In Building Blocks, we discussed partial application, but we didn't write a generalized recipe for it. This is such a common tool that many libraries provide some form of partial application tool. You'll find examples in Lemonad from Michael Fogus, Functional JavaScript from Oliver Steele and the terse but handy node-ap from James Halliday.

These two recipes are for quickly and simply applying a single argument, either the leftmost or rightmost.1 If you want to bind more than one argument, or you want to leave a "hole" in the argument list, you will need to either use a generalized partial recipe, or you will need to repeatedly apply arguments. It is context-agnostic.

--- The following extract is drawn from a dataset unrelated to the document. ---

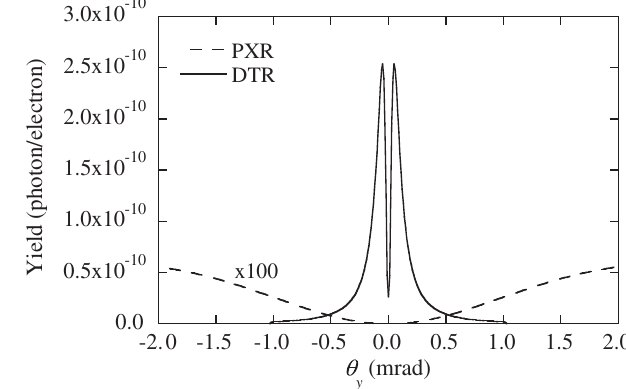
FIG. 4. Dependence of the beam size estimates from the distance between the crystal and the detector. Silicon; electron energy 255 MeV; observation angle Θ D ¼ 32 . 2 °; σ x ¼ 0 . 3 mm; σ ¼ 0 . 8 mm. y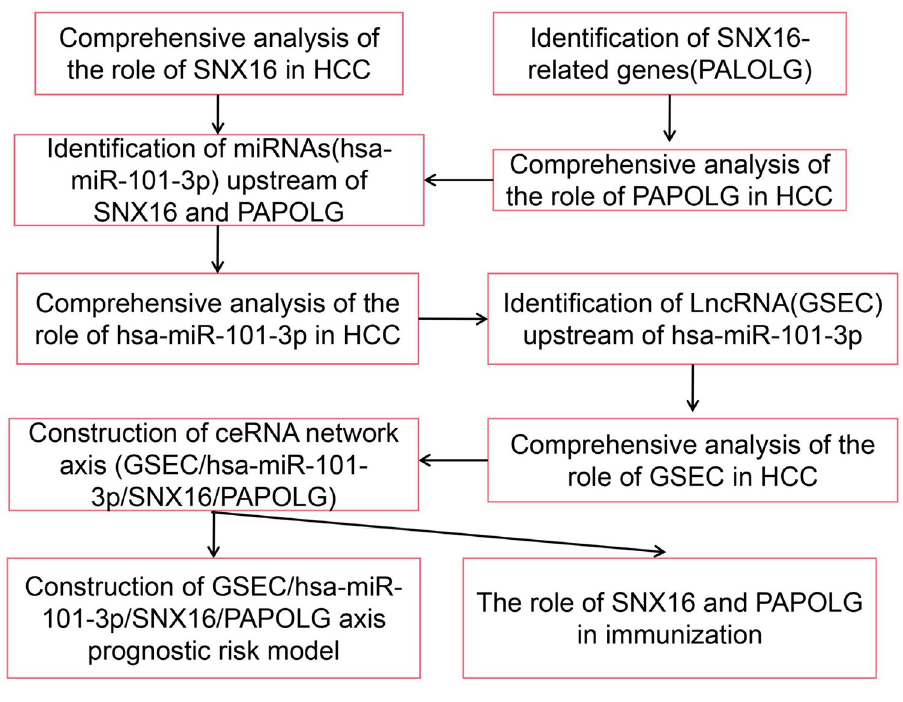
Fig 1. Flow chart of the analysis of this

var __slice = Array.prototype.slice;

function callFirst (fn, larg) {
  return function () {
    var args = __slice.call(arguments, 0);
    
    return fn.apply(this, [larg].concat(args))
  }
}

function callLast (fn, rarg) {
  return function () {
    var args = __slice.call(arguments, 0);
    
    return fn.apply(this, args.concat([rarg]))
  }
}

function greet (me, you) {
  return "Hello, " + you + ", my name is " + me
}

var heliosSaysHello = callFirst(greet, 'Helios');

heliosSaysHello('Eartha')
  //=> 'Hello, Eartha, my name is Helios'
  
var sayHelloToCeline = callLast(greet, 'Celine');

sayHelloToCeline('Eartha')
  //=> 'Hello, Celine, my name is Eartha'

As noted above, our partial recipe allows us to create functions that are partial applications of functions that are context aware. We'd need a different recipe if we wished to create partial applications of object methods.

Footnotes

  1. callFirst and callLast were inspired by Michael Fogus' Lemonad. Thanks!